Niños inteligentes que parecen no entender, distraídos, aburridos, que no prestan atención y fracasan en sus aprendizajes. Niños menos dotados que generan recursos que les permiten lograr mejores rendimientos. Parecen contradicciones de fábula, pero las encontramos en la realidad de las aulas.
Se cree comúnmente que el aprendizaje se refiere sólo a operaciones intelectuales, aparentemente alejadas de toda carga afectiva, sin advertir que la disponibilidad para el aprendizaje tiene relación con la presencia de un deseo que motoriza y se concreta con el potencial intelectual.
En los primeros años de vida, la curiosidad natural que lo lleva a hacer preguntas, el gusto por el descubrimiento y el placer de la exploración, son expresiones del deseo de saber que habita al niño. A través del juego, se inicia en una forma de aprendizaje que lo predispone al conocimiento. Saber produce placer y el niño está preparado para disfrutarlo.
El aprendizaje es un proceso singular, complejo, habitado por un deseo que lo lleva a elegir aquellos objetos con los que va construyendo su mundo y a desechar otros.
Para que un niño pueda aprender es esencial que desee hacerlo. Y no se puede obligar a desear, dependerá de su posición frente al saber.

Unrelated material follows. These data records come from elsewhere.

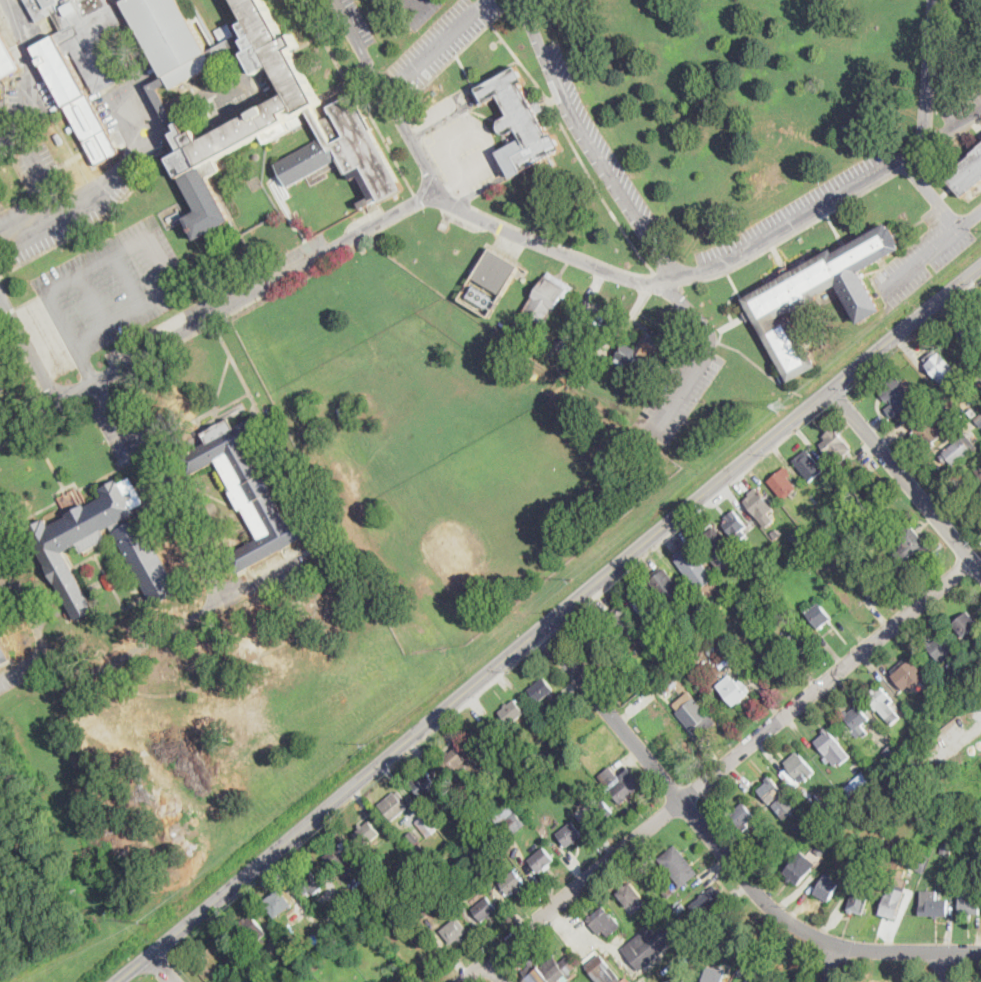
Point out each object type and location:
road: (511, 1)
road: (403, 8)
parking lot: (411, 10)
parking lot: (353, 22)
parking lot: (441, 41)
road: (435, 46)
road: (454, 57)
building: (5, 60)
building: (82, 63)
road: (31, 75)
road: (928, 80)
road: (212, 93)
parking lot: (30, 95)
road: (157, 107)
parking lot: (440, 107)
building: (254, 108)
parking lot: (963, 111)
road: (443, 118)
building: (519, 122)
road: (162, 123)
parking lot: (594, 139)
road: (591, 142)
road: (574, 146)
parking lot: (462, 152)
parking lot: (35, 167)
road: (38, 167)
building: (966, 174)
road: (100, 182)
road: (477, 190)
road: (929, 192)
building: (174, 216)
parking lot: (790, 216)
road: (968, 216)
road: (788, 236)
road: (563, 244)
parking lot: (922, 254)
road: (158, 255)
road: (917, 259)
building: (497, 271)
road: (613, 274)
parking lot: (255, 276)
road: (129, 277)
parking lot: (112, 286)
building: (812, 294)
building: (481, 296)
road: (94, 297)
building: (547, 297)
road: (217, 311)
road: (691, 312)
building: (971, 335)
road: (72, 336)
road: (594, 345)
road: (28, 348)
building: (642, 351)
park: (422, 353)
park: (333, 356)
park: (388, 364)
building: (940, 367)
building: (974, 373)
building: (924, 389)
road: (103, 390)
road: (676, 390)
parking lot: (678, 391)
building: (897, 393)
power tower: (780, 404)
building: (940, 406)
building: (973, 412)
building: (978, 418)
building: (926, 432)
park: (438, 443)
building: (836, 446)
parking lot: (137, 449)
building: (959, 450)
building: (808, 465)
building: (979, 472)
road: (906, 478)
building: (879, 480)
building: (783, 483)
park: (468, 488)
building: (251, 490)
building: (852, 500)
building: (758, 504)
building: (736, 526)
building: (775, 533)
parking lot: (3, 534)
road: (186, 534)
building: (802, 542)
building: (912, 544)
building: (315, 546)
building: (832, 547)
building: (718, 548)
building: (141, 549)
building: (694, 567)
parking lot: (268, 578)
power tower: (573, 578)
building: (109, 581)
building: (761, 583)
building: (872, 585)
building: (667, 588)
building: (749, 593)
building: (764, 604)
building: (645, 606)
building: (818, 615)
road: (546, 622)
building: (619, 622)
building: (965, 624)
building: (788, 630)
building: (592, 640)
building: (646, 643)
building: (795, 643)
building: (939, 648)
building: (728, 649)
building: (666, 651)
building: (3, 654)
road: (22, 664)
building: (1, 667)
road: (93, 670)
building: (907, 674)
parking lot: (14, 675)
building: (666, 683)
building: (636, 684)
building: (541, 689)
building: (734, 690)
building: (958, 692)
building: (883, 704)
building: (548, 707)
building: (512, 712)
building: (970, 714)
building: (857, 721)
building: (700, 723)
building: (922, 730)
building: (484, 737)
power tower: (365, 742)
building: (910, 744)
building: (832, 748)
building: (894, 754)
building: (453, 761)
building: (800, 766)
road: (719, 772)
building: (843, 772)
building: (608, 776)
building: (790, 778)
building: (422, 782)
building: (857, 782)
building: (626, 786)
building: (772, 791)
building: (588, 796)
building: (499, 800)
building: (816, 802)
building: (393, 806)
building: (601, 812)
building: (824, 812)
building: (741, 815)
building: (956, 815)
building: (510, 820)
building: (429, 827)
building: (481, 831)
building: (367, 833)
building: (570, 835)
building: (413, 838)
building: (821, 849)
building: (435, 850)
building: (947, 850)
building: (974, 850)
road: (724, 853)
building: (340, 855)
building: (542, 860)
building: (920, 862)
building: (678, 866)
building: (799, 867)
building: (651, 876)
building: (666, 881)
building: (310, 882)
building: (513, 883)
building: (868, 883)
building: (451, 887)
building: (826, 888)
building: (668, 890)
building: (629, 895)
building: (343, 899)
building: (710, 900)
building: (858, 901)
building: (892, 901)
building: (277, 903)
building: (932, 904)
building: (969, 905)
building: (485, 909)
power tower: (149, 921)
building: (604, 922)
building: (252, 928)
building: (454, 930)
building: (650, 943)
building: (717, 946)
road: (833, 963)
building: (749, 964)
road: (948, 966)
road: (163, 967)
building: (548, 970)
building: (602, 970)
road: (496, 971)
building: (740, 971)
building: (715, 974)
building: (678, 978)
building: (749, 981)

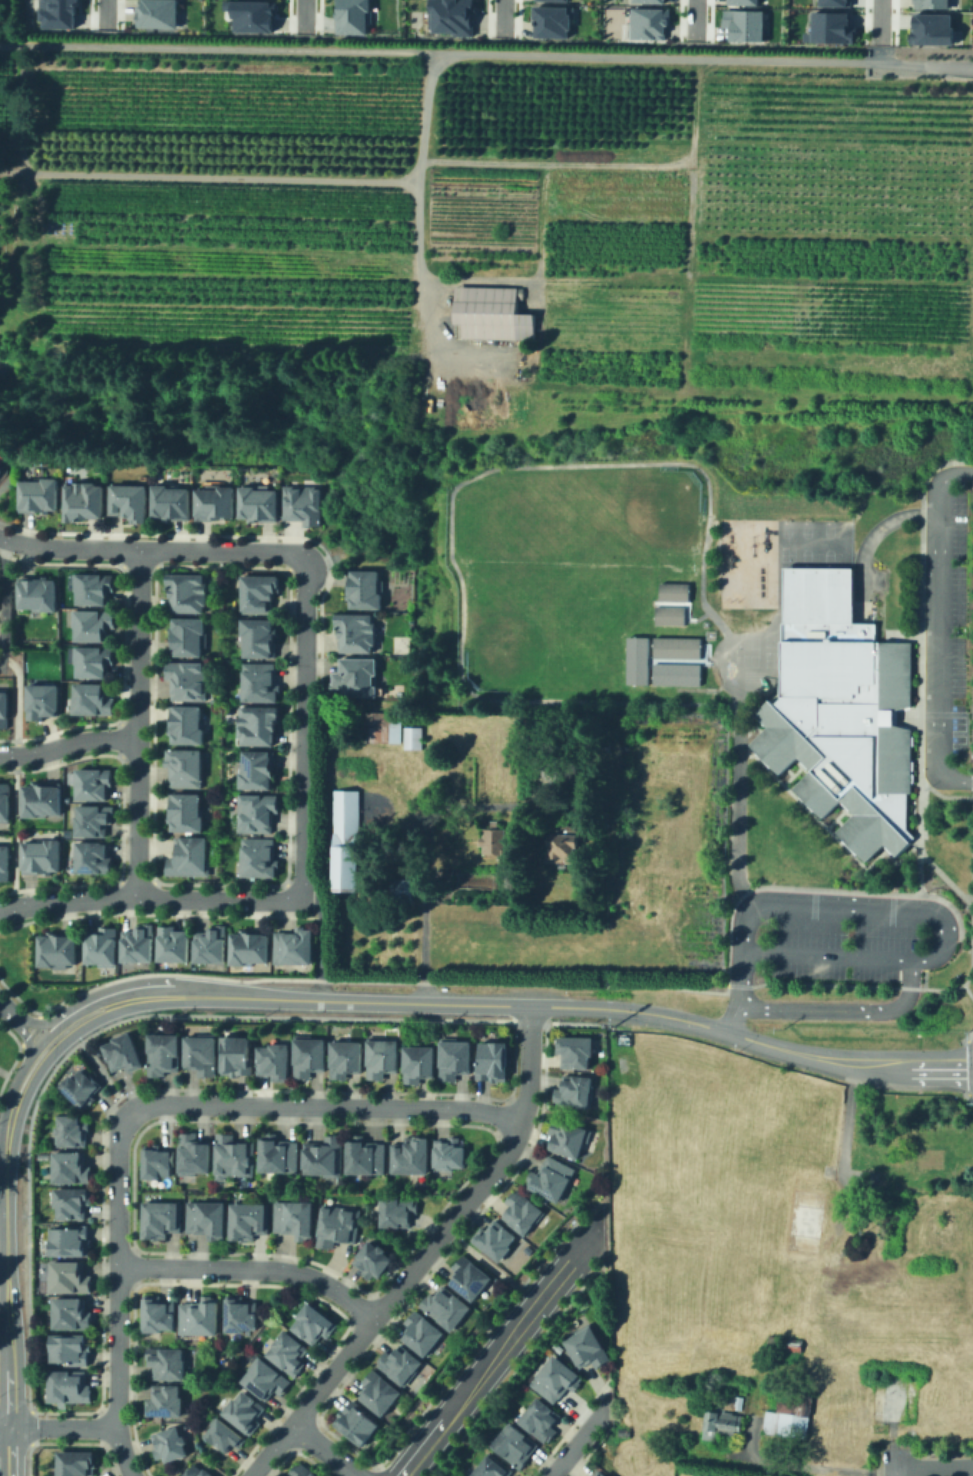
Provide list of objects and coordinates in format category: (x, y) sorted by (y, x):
building: (556, 0)
building: (650, 0)
building: (740, 2)
building: (833, 2)
building: (931, 2)
building: (232, 6)
road: (108, 13)
building: (62, 14)
road: (307, 14)
building: (162, 15)
building: (259, 17)
building: (356, 17)
road: (505, 17)
building: (456, 18)
building: (549, 18)
road: (696, 18)
building: (646, 22)
road: (883, 22)
building: (742, 23)
building: (828, 25)
building: (932, 29)
road: (486, 54)
road: (208, 176)
crop: (502, 214)
road: (417, 241)
building: (491, 315)
building: (2, 461)
road: (488, 468)
road: (960, 473)
building: (39, 489)
building: (85, 493)
building: (130, 495)
building: (217, 495)
building: (173, 496)
building: (262, 496)
building: (304, 498)
park: (647, 518)
park: (785, 528)
park: (805, 528)
park: (827, 528)
road: (872, 536)
park: (518, 537)
road: (151, 548)
park: (786, 553)
park: (804, 557)
park: (827, 557)
building: (95, 582)
building: (366, 583)
park: (592, 583)
building: (189, 586)
building: (260, 587)
building: (41, 588)
building: (672, 590)
building: (815, 594)
road: (1, 596)
road: (685, 609)
building: (668, 613)
building: (94, 618)
building: (359, 626)
parking lot: (956, 626)
road: (939, 628)
building: (189, 631)
building: (260, 631)
road: (901, 633)
road: (927, 633)
park: (517, 636)
building: (874, 636)
park: (770, 638)
building: (674, 646)
park: (728, 647)
park: (748, 650)
building: (96, 655)
road: (702, 655)
building: (635, 659)
park: (770, 659)
road: (703, 661)
road: (713, 661)
road: (919, 661)
building: (360, 670)
building: (673, 673)
building: (188, 674)
building: (261, 677)
building: (96, 693)
building: (46, 695)
building: (6, 703)
building: (893, 716)
road: (905, 716)
road: (964, 718)
building: (188, 719)
building: (260, 720)
building: (759, 720)
road: (136, 722)
building: (373, 726)
building: (394, 726)
building: (842, 726)
road: (303, 727)
road: (748, 729)
road: (951, 732)
building: (412, 736)
building: (909, 740)
road: (67, 745)
building: (601, 745)
building: (761, 757)
road: (913, 758)
road: (759, 759)
building: (259, 762)
building: (801, 763)
building: (186, 764)
building: (909, 764)
road: (786, 770)
road: (790, 773)
building: (909, 776)
road: (17, 777)
building: (98, 779)
road: (962, 780)
road: (913, 783)
road: (940, 794)
building: (47, 795)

En el medio familiar, cuando les gusta hablar, leer, discutir, cuando se genera una buena calidad de intercambios verbales y afectivos durante los primeros años del niño, donde lo cotidiano se vincula como aprendizaje lúdico, ellos serán estímulos intelectuales que le permitirán abordar naturalmente los primeros aprendizajes escolares.
Cuando el saber tiene el brillo de un objeto deseado para los padres, no hay necesidad de ‘hacer’ ni imponer nada, el niño lo incorporará naturalmente. No se puede obligar a desear, pero sí mostrar el propio deseo.